▸ MATERIAL PROVIDED
#####

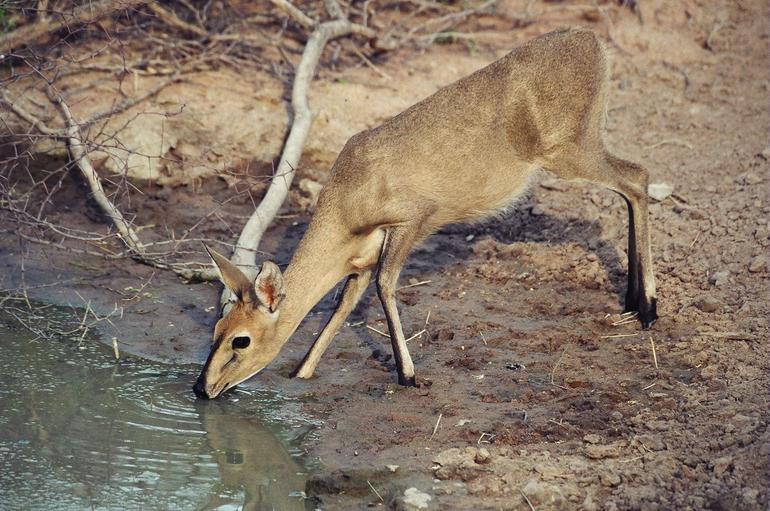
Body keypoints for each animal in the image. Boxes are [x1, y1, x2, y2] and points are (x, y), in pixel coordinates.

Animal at [192, 29, 656, 400]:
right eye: (215, 330)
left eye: (240, 341)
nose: (201, 388)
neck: (348, 203)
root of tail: (594, 41)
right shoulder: (361, 258)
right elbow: (343, 305)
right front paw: (301, 372)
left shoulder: (413, 218)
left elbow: (386, 285)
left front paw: (408, 375)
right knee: (632, 185)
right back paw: (633, 302)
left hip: (570, 148)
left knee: (638, 176)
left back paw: (649, 307)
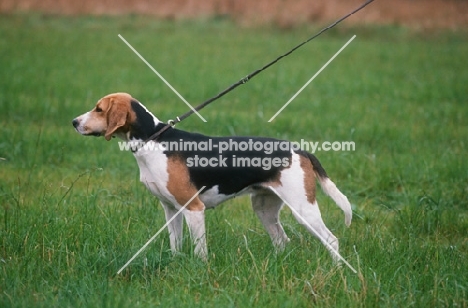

#####

▸ GOAL OF THE EXERCISE
Repeat every line above exactly, but omit all images.

▸ RESPONSE AREA
Body keypoints for each animal in the image. Boxes are [x1, y1, x2, y2] and points are (x, y), in pixel coordinates.

Animal at [192, 29, 656, 400]:
right eye: (215, 330)
left eye: (240, 341)
nose: (201, 388)
neck: (348, 203)
root of tail: (594, 41)
right shoulder: (361, 258)
right elbow: (343, 305)
right front paw: (301, 372)
left shoulder: (413, 218)
left elbow: (386, 285)
left front paw: (408, 375)
right knee: (632, 185)
right back paw: (633, 302)
left hip: (570, 148)
left knee: (638, 176)
left back paw: (649, 307)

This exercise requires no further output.